┏━━

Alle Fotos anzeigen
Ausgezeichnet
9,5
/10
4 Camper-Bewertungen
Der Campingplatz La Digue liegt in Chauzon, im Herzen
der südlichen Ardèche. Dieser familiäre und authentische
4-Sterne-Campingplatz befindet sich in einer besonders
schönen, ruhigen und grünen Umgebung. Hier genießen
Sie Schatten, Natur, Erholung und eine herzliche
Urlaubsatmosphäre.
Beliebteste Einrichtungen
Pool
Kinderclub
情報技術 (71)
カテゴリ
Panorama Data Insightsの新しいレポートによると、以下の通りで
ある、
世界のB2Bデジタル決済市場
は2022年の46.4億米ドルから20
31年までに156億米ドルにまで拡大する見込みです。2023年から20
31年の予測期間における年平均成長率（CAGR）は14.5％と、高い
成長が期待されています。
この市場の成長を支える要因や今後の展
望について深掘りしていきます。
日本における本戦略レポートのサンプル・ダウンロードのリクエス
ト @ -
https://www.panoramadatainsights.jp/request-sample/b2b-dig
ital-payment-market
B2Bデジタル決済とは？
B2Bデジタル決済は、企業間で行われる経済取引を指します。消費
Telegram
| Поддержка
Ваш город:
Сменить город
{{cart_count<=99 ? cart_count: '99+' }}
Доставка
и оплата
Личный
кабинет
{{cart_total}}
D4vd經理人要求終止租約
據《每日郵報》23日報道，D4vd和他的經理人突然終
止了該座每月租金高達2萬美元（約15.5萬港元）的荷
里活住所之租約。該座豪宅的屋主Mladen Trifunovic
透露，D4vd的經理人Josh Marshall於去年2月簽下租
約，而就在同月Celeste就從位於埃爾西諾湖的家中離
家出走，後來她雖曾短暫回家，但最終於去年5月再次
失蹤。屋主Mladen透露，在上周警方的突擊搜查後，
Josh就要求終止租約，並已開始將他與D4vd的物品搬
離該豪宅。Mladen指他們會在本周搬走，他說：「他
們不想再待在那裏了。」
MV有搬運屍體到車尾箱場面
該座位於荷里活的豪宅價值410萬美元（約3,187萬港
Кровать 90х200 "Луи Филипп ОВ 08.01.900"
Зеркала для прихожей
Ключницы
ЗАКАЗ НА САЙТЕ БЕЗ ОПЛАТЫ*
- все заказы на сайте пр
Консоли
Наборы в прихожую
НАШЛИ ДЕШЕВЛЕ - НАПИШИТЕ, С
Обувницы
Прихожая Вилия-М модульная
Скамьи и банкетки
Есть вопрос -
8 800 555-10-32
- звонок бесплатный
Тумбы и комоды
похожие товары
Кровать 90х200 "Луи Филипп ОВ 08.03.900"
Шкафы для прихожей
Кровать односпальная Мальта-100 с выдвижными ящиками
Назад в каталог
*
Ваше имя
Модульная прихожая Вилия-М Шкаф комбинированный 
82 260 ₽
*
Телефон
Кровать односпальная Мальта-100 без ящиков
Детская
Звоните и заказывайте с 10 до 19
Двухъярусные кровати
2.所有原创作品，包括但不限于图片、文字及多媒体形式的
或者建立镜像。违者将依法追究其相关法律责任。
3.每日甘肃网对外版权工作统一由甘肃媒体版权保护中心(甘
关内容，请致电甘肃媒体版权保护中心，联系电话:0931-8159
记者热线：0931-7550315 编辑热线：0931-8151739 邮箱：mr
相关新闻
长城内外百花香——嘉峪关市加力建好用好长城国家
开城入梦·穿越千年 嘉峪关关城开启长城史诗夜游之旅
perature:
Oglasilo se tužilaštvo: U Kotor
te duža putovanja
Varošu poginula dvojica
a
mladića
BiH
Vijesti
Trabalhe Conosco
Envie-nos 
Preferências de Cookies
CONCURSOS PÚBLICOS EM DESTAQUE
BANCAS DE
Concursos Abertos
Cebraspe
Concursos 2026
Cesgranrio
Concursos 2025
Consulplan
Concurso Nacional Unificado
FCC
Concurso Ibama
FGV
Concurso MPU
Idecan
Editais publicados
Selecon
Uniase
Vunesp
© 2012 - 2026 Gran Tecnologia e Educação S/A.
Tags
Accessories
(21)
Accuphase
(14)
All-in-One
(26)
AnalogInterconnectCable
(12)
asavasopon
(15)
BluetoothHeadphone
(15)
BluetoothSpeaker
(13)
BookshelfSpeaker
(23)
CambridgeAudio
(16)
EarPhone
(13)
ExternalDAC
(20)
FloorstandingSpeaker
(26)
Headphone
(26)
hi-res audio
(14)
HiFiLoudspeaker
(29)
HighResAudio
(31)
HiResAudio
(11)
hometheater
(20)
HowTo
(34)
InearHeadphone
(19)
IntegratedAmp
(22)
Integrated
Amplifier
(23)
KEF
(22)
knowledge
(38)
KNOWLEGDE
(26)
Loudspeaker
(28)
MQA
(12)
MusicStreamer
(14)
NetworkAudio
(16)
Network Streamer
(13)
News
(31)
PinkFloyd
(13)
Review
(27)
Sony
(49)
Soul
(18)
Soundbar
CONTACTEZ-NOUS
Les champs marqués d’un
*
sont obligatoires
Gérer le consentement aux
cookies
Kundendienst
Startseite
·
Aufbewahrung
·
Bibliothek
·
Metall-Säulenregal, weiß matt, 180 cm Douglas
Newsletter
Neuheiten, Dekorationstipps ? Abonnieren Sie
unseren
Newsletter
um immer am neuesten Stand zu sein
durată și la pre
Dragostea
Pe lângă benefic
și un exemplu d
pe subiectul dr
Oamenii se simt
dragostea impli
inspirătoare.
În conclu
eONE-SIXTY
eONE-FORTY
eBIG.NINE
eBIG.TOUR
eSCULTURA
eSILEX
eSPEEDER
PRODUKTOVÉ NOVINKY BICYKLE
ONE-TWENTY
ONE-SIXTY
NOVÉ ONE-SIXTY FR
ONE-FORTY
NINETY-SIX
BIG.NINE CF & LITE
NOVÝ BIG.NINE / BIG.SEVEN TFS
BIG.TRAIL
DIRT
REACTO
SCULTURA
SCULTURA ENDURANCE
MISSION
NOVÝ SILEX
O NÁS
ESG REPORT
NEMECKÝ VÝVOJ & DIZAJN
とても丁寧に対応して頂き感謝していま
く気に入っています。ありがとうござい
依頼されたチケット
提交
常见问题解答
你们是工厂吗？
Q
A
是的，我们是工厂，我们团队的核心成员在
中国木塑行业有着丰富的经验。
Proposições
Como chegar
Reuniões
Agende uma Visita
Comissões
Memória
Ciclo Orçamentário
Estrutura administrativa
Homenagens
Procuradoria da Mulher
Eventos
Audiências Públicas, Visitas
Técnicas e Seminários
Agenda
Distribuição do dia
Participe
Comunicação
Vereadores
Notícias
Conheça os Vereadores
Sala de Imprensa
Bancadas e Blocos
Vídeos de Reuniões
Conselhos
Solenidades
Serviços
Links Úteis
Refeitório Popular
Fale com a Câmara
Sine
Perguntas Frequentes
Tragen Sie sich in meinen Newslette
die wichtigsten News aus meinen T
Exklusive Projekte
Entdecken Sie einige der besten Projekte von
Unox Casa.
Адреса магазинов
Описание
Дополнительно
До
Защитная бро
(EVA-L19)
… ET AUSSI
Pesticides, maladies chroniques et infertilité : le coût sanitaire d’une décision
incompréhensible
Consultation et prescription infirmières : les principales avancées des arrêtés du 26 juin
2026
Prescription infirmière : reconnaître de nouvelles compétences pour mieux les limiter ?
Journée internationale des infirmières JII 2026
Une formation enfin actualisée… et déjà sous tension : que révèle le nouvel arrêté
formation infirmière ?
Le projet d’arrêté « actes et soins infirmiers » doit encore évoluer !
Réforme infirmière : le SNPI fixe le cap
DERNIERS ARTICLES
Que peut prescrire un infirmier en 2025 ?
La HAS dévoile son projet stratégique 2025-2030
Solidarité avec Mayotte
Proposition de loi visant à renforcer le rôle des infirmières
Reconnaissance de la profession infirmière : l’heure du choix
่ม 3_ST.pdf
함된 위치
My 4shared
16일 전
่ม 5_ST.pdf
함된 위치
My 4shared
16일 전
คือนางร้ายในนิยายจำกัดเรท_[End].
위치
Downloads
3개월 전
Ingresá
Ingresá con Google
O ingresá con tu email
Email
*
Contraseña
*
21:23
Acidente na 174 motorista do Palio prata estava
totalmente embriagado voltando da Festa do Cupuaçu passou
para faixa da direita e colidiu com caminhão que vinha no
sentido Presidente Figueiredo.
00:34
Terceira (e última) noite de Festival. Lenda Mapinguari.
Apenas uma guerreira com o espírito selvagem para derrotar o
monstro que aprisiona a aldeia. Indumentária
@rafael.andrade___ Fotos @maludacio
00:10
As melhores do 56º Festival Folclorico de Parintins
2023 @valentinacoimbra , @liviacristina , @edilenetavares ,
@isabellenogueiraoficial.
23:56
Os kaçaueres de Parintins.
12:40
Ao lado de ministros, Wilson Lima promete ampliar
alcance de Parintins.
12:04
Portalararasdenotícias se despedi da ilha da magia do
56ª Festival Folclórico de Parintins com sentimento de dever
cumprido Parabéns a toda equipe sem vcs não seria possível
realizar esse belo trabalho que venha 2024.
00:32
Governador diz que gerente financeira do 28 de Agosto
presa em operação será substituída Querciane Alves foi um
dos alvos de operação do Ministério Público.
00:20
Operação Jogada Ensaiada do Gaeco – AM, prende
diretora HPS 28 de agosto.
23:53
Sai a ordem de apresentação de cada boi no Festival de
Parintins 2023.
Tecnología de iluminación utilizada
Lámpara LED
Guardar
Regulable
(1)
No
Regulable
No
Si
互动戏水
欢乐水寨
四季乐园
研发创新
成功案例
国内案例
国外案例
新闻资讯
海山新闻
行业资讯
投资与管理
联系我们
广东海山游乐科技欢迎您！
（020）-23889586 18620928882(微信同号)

┗━━

> TASK
Copy the lines of the items word for word, from the very first line through the line containing "據《每日郵報》23日報道，D4vd和他的經理人突然終", with that last line included.

> RESULT BELOW
Alle Fotos anzeigen
Ausgezeichnet
9,5
/10
4 Camper-Bewertungen
Der Campingplatz La Digue liegt in Chauzon, im Herzen
der südlichen Ardèche. Dieser familiäre und authentische
4-Sterne-Campingplatz befindet sich in einer besonders
schönen, ruhigen und grünen Umgebung. Hier genießen
Sie Schatten, Natur, Erholung und eine herzliche
Urlaubsatmosphäre.
Beliebteste Einrichtungen
Pool
Kinderclub
情報技術 (71)
カテゴリ
Panorama Data Insightsの新しいレポートによると、以下の通りで
ある、
世界のB2Bデジタル決済市場
は2022年の46.4億米ドルから20
31年までに156億米ドルにまで拡大する見込みです。2023年から20
31年の予測期間における年平均成長率（CAGR）は14.5％と、高い
成長が期待されています。
この市場の成長を支える要因や今後の展
望について深掘りしていきます。
日本における本戦略レポートのサンプル・ダウンロードのリクエス
ト @ -
https://www.panoramadatainsights.jp/request-sample/b2b-dig
ital-payment-market
B2Bデジタル決済とは？
B2Bデジタル決済は、企業間で行われる経済取引を指します。消費
Telegram
| Поддержка
Ваш город:
Сменить город
{{cart_count<=99 ? cart_count: '99+' }}
Доставка
и оплата
Личный
кабинет
{{cart_total}}
D4vd經理人要求終止租約
據《每日郵報》23日報道，D4vd和他的經理人突然終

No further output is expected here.